La insistencia del Gobierno en la aprobación de leyes de inteligencia, de endurecimiento de las penas contra repertorios habituales de manifestación, del resguardo de los militares a instalaciones críticas que podrán ser definidas a criterio del Presidente. El negacionismo sobre las violaciones a los derechos humanos y la tesis del enemigo interno, puesta desde el día uno desde La Moneda, agregan otro elemento a la mezcla. Una preocupante, que aún no se ha visto expuesta de forma abierta a las condiciones de una crisis económica como la que se ha anunciado a nivel internacional.

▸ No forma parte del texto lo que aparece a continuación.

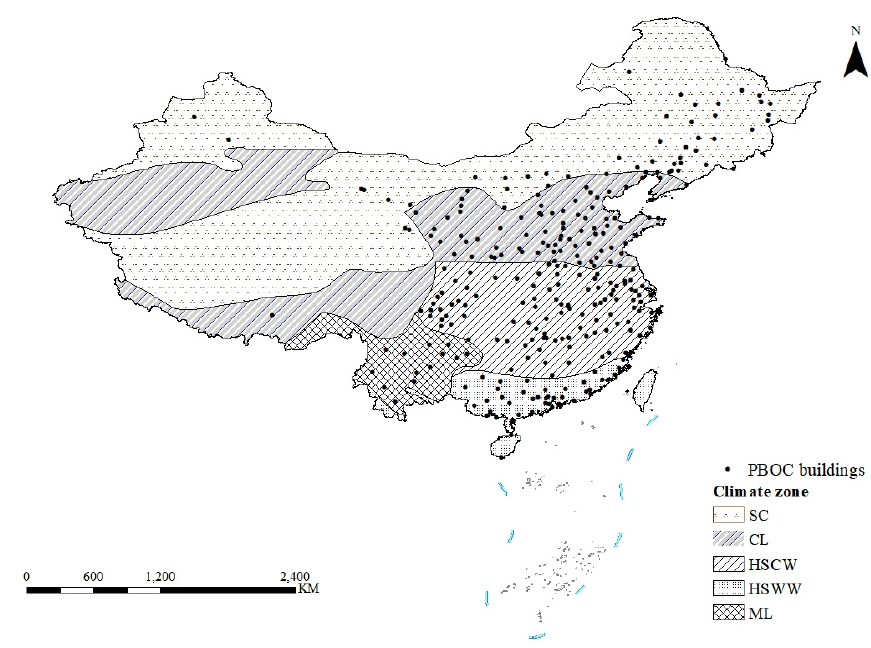
Figure 4. China’s building climate demarcation and the distribution of 288 PBOC buildings.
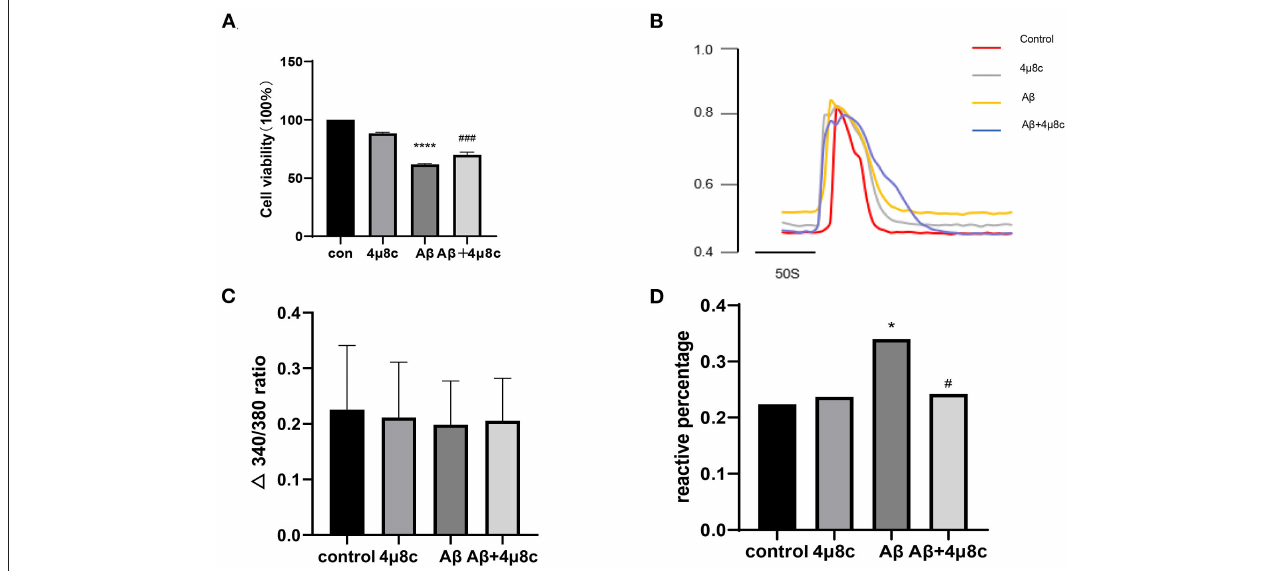
FIGURE 2 | The effect of the IRE1 α -XBP1 activation on the viability of A β -treated cells. Cells were pretreated with or without 20 µ M 4 µ 8c for 6h, followed by treatment with 20 µ M A β 25–35 for 24h. (A) Cell viability was measured using the 3-(4,5-dimethylthiazol-2-yl)-2,5-diphenyltetrazolium bromide (MTT) assay. (B) Representative trace of Ca 2 + upon 1 µ M bradykinin (BK) stimulation. (C) The amplitude of 1 µ M BK-evoked Ca 2 + increase was calculated as the difference between the peak and the baseline. (D) The number of cells that responded to BK was quantitatively analyzed and is expressed as a percentage of the response. The data are presented aes mean ± SD, * P < 0.05 compared with the control. **** P < 0.0001 compared with the control. # P < 0.05 compared with the A β 25–35-alone group. ### P < 0.001 compared with the A β 25–35-alone group.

La combinación de una agenda social que no avanza en dignidad, que fomenta el abuso y, una agenda de orden que criminaliza la protesta social, es una mezcla explosiva de cara al tan anunciado “marzo 2020”. A las organizaciones sociales, sindicales y territoriales les queda más que nunca la unidad. Lamentablemente, las fuerzas centrífugas del sistema político han tensionado cada vez más a los movimientos sociales, pero no es tarde para adoptar una mirada de mediano plazo, que saque a relucir la importancia de la unidad y lo estrecho de las diferencias.